Um ein Schlüsselpaar zu generieren, gehen Sie wie folgt vor:

1. Verwenden Sie ein SSH-Tool wie beispielsweise PuTTYgen und generieren Sie ein öffentliches/privates Schlüsselpaar.

2. Kopieren Sie den öffentlichen Schlüssel.

   Sie müssen es später in die Firewall einfügen.

3. Laden Sie die private Schlüsseldatei herunter.

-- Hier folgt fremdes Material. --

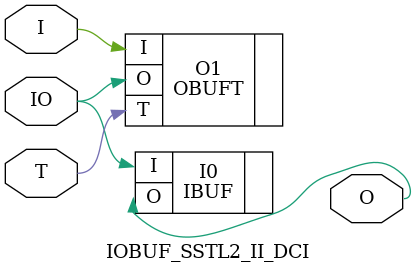
<source format=v>


`timescale  1 ps / 1 ps


module IOBUF_SSTL2_II_DCI (O, IO, I, T);

    output O;

    inout  IO;

    input  I, T;

        OBUFT #(.IOSTANDARD("SSTL2_II_DCI") ) O1 (.O(IO), .I(I), .T(T)); 
	IBUF #(.IOSTANDARD("SSTL2_II_DCI"))  I0 (.O(O), .I(IO));
        

endmodule



</source>
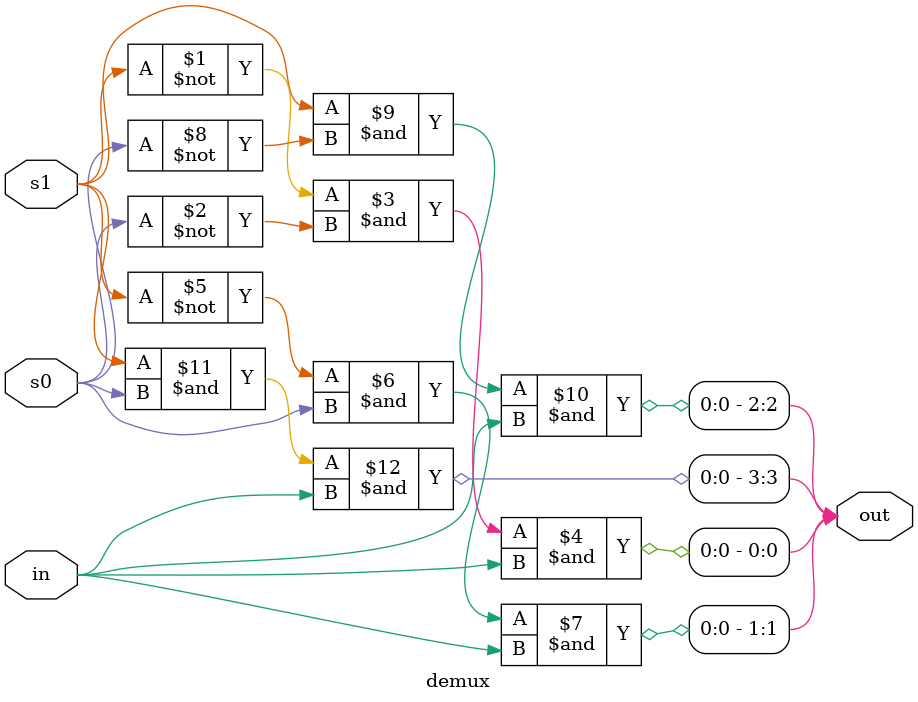
<source format=v>
module demux(in, s0, s1, out);
input s0, s1,in;
output [3:0]out;
assign out[0]=~s1&~s0&in;
assign out[1]=~s1&s0&in;
assign out[2]=s1&~s0&in;
assign out[3]=s1&s0&in;
endmodule
</source>
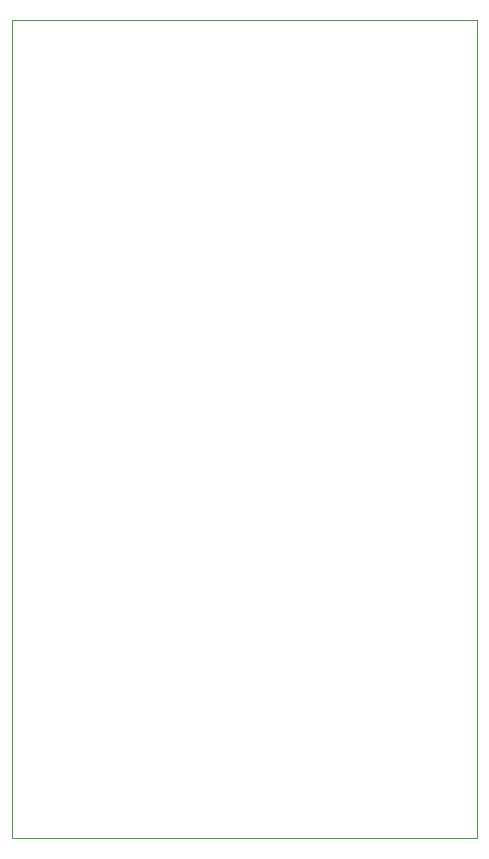
<source format=gm1>
G04 #@! TF.GenerationSoftware,KiCad,Pcbnew,6.0.2+dfsg-1*
G04 #@! TF.CreationDate,2023-02-11T22:05:12+01:00*
G04 #@! TF.ProjectId,pico_probe_pcb,7069636f-5f70-4726-9f62-655f7063622e,rev?*
G04 #@! TF.SameCoordinates,Original*
G04 #@! TF.FileFunction,Profile,NP*
%FSLAX46Y46*%
G04 Gerber Fmt 4.6, Leading zero omitted, Abs format (unit mm)*
G04 Created by KiCad (PCBNEW 6.0.2+dfsg-1) date 2023-02-11 22:05:12*
%MOMM*%
%LPD*%
G01*
G04 APERTURE LIST*
G04 #@! TA.AperFunction,Profile*
%ADD10C,0.100000*%
G04 #@! TD*
G04 APERTURE END LIST*
D10*
X127635000Y-59055000D02*
X167005000Y-59055000D01*
X167005000Y-59055000D02*
X167005000Y-128270000D01*
X167005000Y-128270000D02*
X127635000Y-128270000D01*
X127635000Y-128270000D02*
X127635000Y-59055000D01*
M02*

</source>
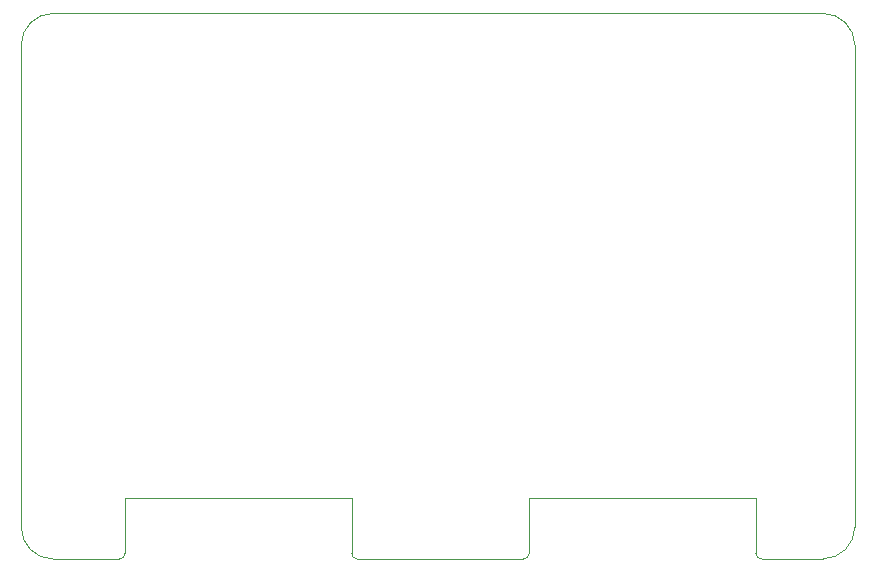
<source format=gbr>
G04 #@! TF.GenerationSoftware,KiCad,Pcbnew,8.0.4*
G04 #@! TF.CreationDate,2024-12-17T15:55:11+02:00*
G04 #@! TF.ProjectId,core,636f7265-2e6b-4696-9361-645f70636258,1.0*
G04 #@! TF.SameCoordinates,Original*
G04 #@! TF.FileFunction,Profile,NP*
%FSLAX46Y46*%
G04 Gerber Fmt 4.6, Leading zero omitted, Abs format (unit mm)*
G04 Created by KiCad (PCBNEW 8.0.4) date 2024-12-17 15:55:11*
%MOMM*%
%LPD*%
G01*
G04 APERTURE LIST*
G04 #@! TA.AperFunction,Profile*
%ADD10C,0.050000*%
G04 #@! TD*
G04 APERTURE END LIST*
D10*
X184485000Y-94585000D02*
G75*
G02*
X183985000Y-94085000I0J500000D01*
G01*
X164815000Y-94100003D02*
G75*
G02*
X164315001Y-94600000I-500000J3D01*
G01*
X130600000Y-94100098D02*
G75*
G02*
X130100098Y-94600100I-500000J-2D01*
G01*
X150270001Y-94600021D02*
G75*
G02*
X149769979Y-94100021I-1J500021D01*
G01*
X149770000Y-89465000D02*
X149770000Y-94100021D01*
X121800000Y-51100000D02*
G75*
G02*
X124500000Y-48400000I2700000J0D01*
G01*
X124500531Y-94601200D02*
G75*
G02*
X121800000Y-91901201I-531J2700000D01*
G01*
X192385000Y-91885000D02*
G75*
G02*
X189685000Y-94585000I-2700000J0D01*
G01*
X189685000Y-48400000D02*
G75*
G02*
X192385000Y-51100000I0J-2700000D01*
G01*
X183985000Y-89450000D02*
X183985000Y-94085000D01*
X124500531Y-94601200D02*
X130100098Y-94600098D01*
X183985000Y-89450000D02*
X164815000Y-89450000D01*
X121800000Y-51100000D02*
X121800000Y-91901201D01*
X150270001Y-94600021D02*
X164315001Y-94600003D01*
X149770000Y-89465000D02*
X130600000Y-89465000D01*
X130600000Y-89465000D02*
X130600000Y-94100098D01*
X192385000Y-51100000D02*
X192385000Y-91885000D01*
X124500000Y-48400000D02*
X189685000Y-48400000D01*
X184485000Y-94585000D02*
X189685000Y-94585000D01*
X164815000Y-89450000D02*
X164815000Y-94100003D01*
M02*

</source>
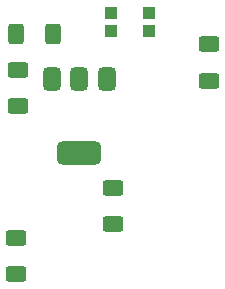
<source format=gbr>
%TF.GenerationSoftware,KiCad,Pcbnew,8.0.4*%
%TF.CreationDate,2024-07-30T16:51:47-04:00*%
%TF.ProjectId,esp32-c3-wroom-socket,65737033-322d-4633-932d-77726f6f6d2d,rev?*%
%TF.SameCoordinates,Original*%
%TF.FileFunction,Paste,Bot*%
%TF.FilePolarity,Positive*%
%FSLAX46Y46*%
G04 Gerber Fmt 4.6, Leading zero omitted, Abs format (unit mm)*
G04 Created by KiCad (PCBNEW 8.0.4) date 2024-07-30 16:51:47*
%MOMM*%
%LPD*%
G01*
G04 APERTURE LIST*
G04 Aperture macros list*
%AMRoundRect*
0 Rectangle with rounded corners*
0 $1 Rounding radius*
0 $2 $3 $4 $5 $6 $7 $8 $9 X,Y pos of 4 corners*
0 Add a 4 corners polygon primitive as box body*
4,1,4,$2,$3,$4,$5,$6,$7,$8,$9,$2,$3,0*
0 Add four circle primitives for the rounded corners*
1,1,$1+$1,$2,$3*
1,1,$1+$1,$4,$5*
1,1,$1+$1,$6,$7*
1,1,$1+$1,$8,$9*
0 Add four rect primitives between the rounded corners*
20,1,$1+$1,$2,$3,$4,$5,0*
20,1,$1+$1,$4,$5,$6,$7,0*
20,1,$1+$1,$6,$7,$8,$9,0*
20,1,$1+$1,$8,$9,$2,$3,0*%
G04 Aperture macros list end*
%ADD10RoundRect,0.250000X-0.625000X0.400000X-0.625000X-0.400000X0.625000X-0.400000X0.625000X0.400000X0*%
%ADD11R,1.117600X1.041400*%
%ADD12RoundRect,0.375000X-0.375000X0.625000X-0.375000X-0.625000X0.375000X-0.625000X0.375000X0.625000X0*%
%ADD13RoundRect,0.500000X-1.400000X0.500000X-1.400000X-0.500000X1.400000X-0.500000X1.400000X0.500000X0*%
%ADD14RoundRect,0.250000X0.400000X0.625000X-0.400000X0.625000X-0.400000X-0.625000X0.400000X-0.625000X0*%
%ADD15RoundRect,0.250000X0.625000X-0.400000X0.625000X0.400000X-0.625000X0.400000X-0.625000X-0.400000X0*%
G04 APERTURE END LIST*
D10*
%TO.C,R8*%
X147200000Y-66500000D03*
X147200000Y-63400000D03*
%TD*%
D11*
%TO.C,LED1*%
X155109800Y-60100002D03*
X155109800Y-58600000D03*
X158310200Y-58600000D03*
X158310200Y-60100002D03*
%TD*%
D12*
%TO.C,U2*%
X154700000Y-64200000D03*
D13*
X152400000Y-70500000D03*
D12*
X152400000Y-64200000D03*
X150100000Y-64200000D03*
%TD*%
D14*
%TO.C,R1*%
X150150000Y-60400000D03*
X147050000Y-60400000D03*
%TD*%
D10*
%TO.C,R5*%
X147000000Y-77650000D03*
X147000000Y-80750000D03*
%TD*%
D15*
%TO.C,R4*%
X163400000Y-64350000D03*
X163400000Y-61250000D03*
%TD*%
D10*
%TO.C,R6*%
X155200000Y-76500000D03*
X155200000Y-73400000D03*
%TD*%
M02*

</source>
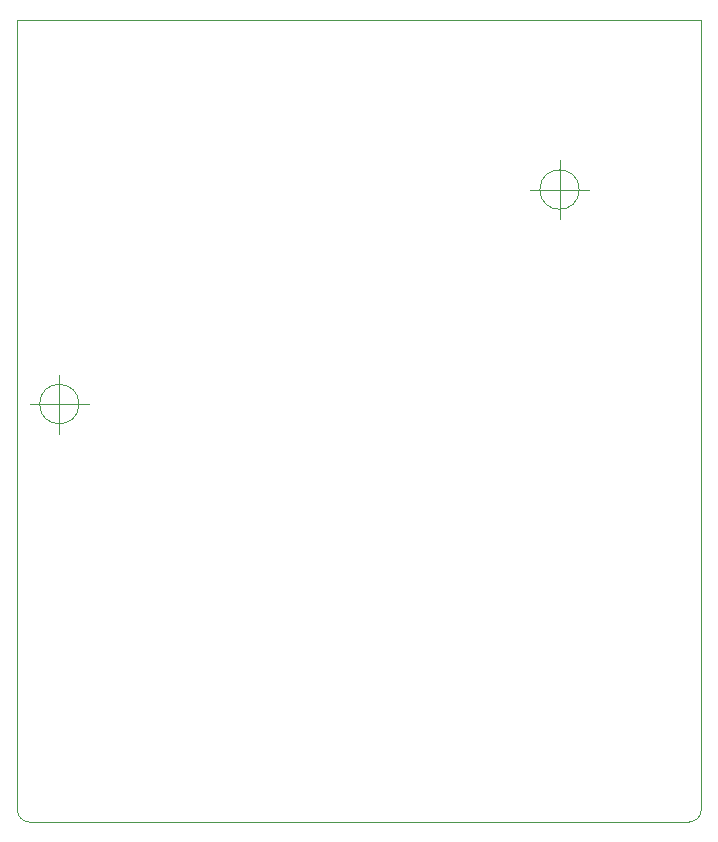
<source format=gbr>
G04 #@! TF.GenerationSoftware,KiCad,Pcbnew,(5.1.5)-3*
G04 #@! TF.CreationDate,2020-09-07T20:37:02-04:00*
G04 #@! TF.ProjectId,MONster64,4d4f4e73-7465-4723-9634-2e6b69636164,rev?*
G04 #@! TF.SameCoordinates,Original*
G04 #@! TF.FileFunction,Profile,NP*
%FSLAX46Y46*%
G04 Gerber Fmt 4.6, Leading zero omitted, Abs format (unit mm)*
G04 Created by KiCad (PCBNEW (5.1.5)-3) date 2020-09-07 20:37:02*
%MOMM*%
%LPD*%
G04 APERTURE LIST*
%ADD10C,0.100000*%
%ADD11C,0.025400*%
G04 APERTURE END LIST*
D10*
X104981166Y-85852000D02*
G75*
G03X104981166Y-85852000I-1666666J0D01*
G01*
X100814500Y-85852000D02*
X105814500Y-85852000D01*
X103314500Y-83352000D02*
X103314500Y-88352000D01*
X62626666Y-104013000D02*
G75*
G03X62626666Y-104013000I-1666666J0D01*
G01*
X58460000Y-104013000D02*
X63460000Y-104013000D01*
X60960000Y-101513000D02*
X60960000Y-106513000D01*
D11*
X58420000Y-139382500D02*
X114300000Y-139382500D01*
X57404000Y-71487500D02*
X57404000Y-138366500D01*
X115316000Y-71487500D02*
X115316000Y-138366500D01*
X58420000Y-139382500D02*
G75*
G02X57404000Y-138366500I0J1016000D01*
G01*
X57404000Y-71487500D02*
X115316000Y-71487500D01*
X114300000Y-139382500D02*
G75*
G03X115316000Y-138366500I0J1016000D01*
G01*
M02*

</source>
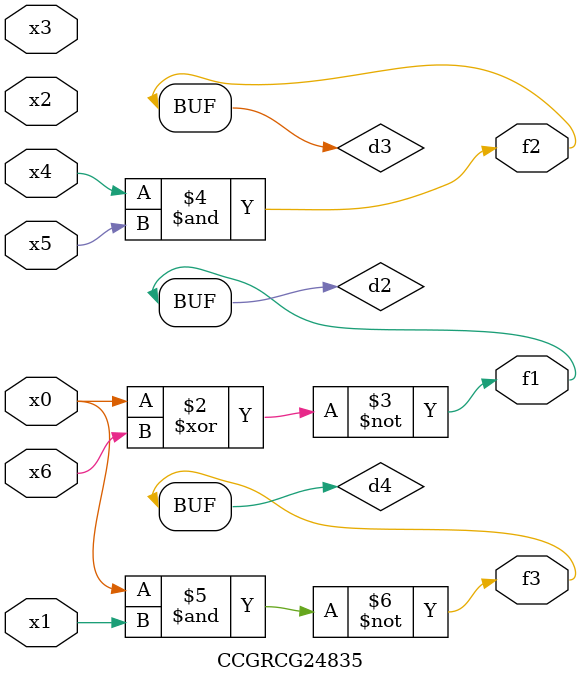
<source format=v>
module CCGRCG24835(
	input x0, x1, x2, x3, x4, x5, x6,
	output f1, f2, f3
);

	wire d1, d2, d3, d4;

	nor (d1, x0);
	xnor (d2, x0, x6);
	and (d3, x4, x5);
	nand (d4, x0, x1);
	assign f1 = d2;
	assign f2 = d3;
	assign f3 = d4;
endmodule

</source>
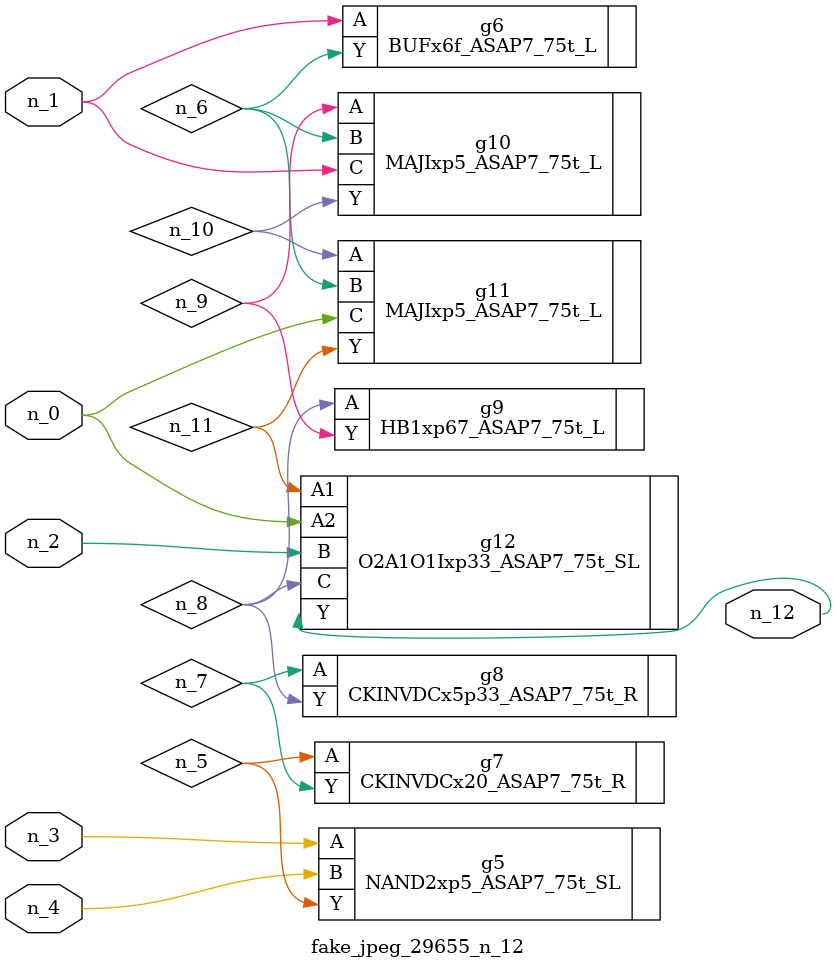
<source format=v>
module fake_jpeg_29655_n_12 (n_3, n_2, n_1, n_0, n_4, n_12);

input n_3;
input n_2;
input n_1;
input n_0;
input n_4;

output n_12;

wire n_11;
wire n_10;
wire n_8;
wire n_9;
wire n_6;
wire n_5;
wire n_7;

NAND2xp5_ASAP7_75t_SL g5 ( 
.A(n_3),
.B(n_4),
.Y(n_5)
);

BUFx6f_ASAP7_75t_L g6 ( 
.A(n_1),
.Y(n_6)
);

CKINVDCx20_ASAP7_75t_R g7 ( 
.A(n_5),
.Y(n_7)
);

CKINVDCx5p33_ASAP7_75t_R g8 ( 
.A(n_7),
.Y(n_8)
);

HB1xp67_ASAP7_75t_L g9 ( 
.A(n_8),
.Y(n_9)
);

MAJIxp5_ASAP7_75t_L g10 ( 
.A(n_9),
.B(n_6),
.C(n_1),
.Y(n_10)
);

MAJIxp5_ASAP7_75t_L g11 ( 
.A(n_10),
.B(n_6),
.C(n_0),
.Y(n_11)
);

O2A1O1Ixp33_ASAP7_75t_SL g12 ( 
.A1(n_11),
.A2(n_0),
.B(n_2),
.C(n_8),
.Y(n_12)
);


endmodule
</source>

4. Teilen Sie die private Schlüsseldatei mit dem Administrator, der einen sicheren Zugriff auf die Befehlszeilenschnittstelle benötigt.

Fügen Sie den öffentlichen Schlüssel zur Firewall hinzu.

Um einen sicheren Zugriff auf die CLI mithilfe des SSH-Schlüssels zu ermöglichen, gehen Sie wie folgt vor:

1. Gehe zu Verwaltung > Gerätezugriff, scrollen Sie nach unten zu Public-Key-Authentifizierung für Administratoren: und schalten Sie ein Authentifizierung aktivieren.

2. Unter Autorisierte Schlüssel: Fügen Sie den öffentlichen Schlüssel ein und klicken Sie auf die Plus-Schaltfläche.

   

3. Klicken Anwenden.

   Der Anwenden Die Schaltfläche wird benutzerdefinierten Administratoren nicht angezeigt.

Administratoren müssen den privaten Schlüssel in das von ihnen verwendete SSH-Tool, beispielsweise PuTTY, eingeben.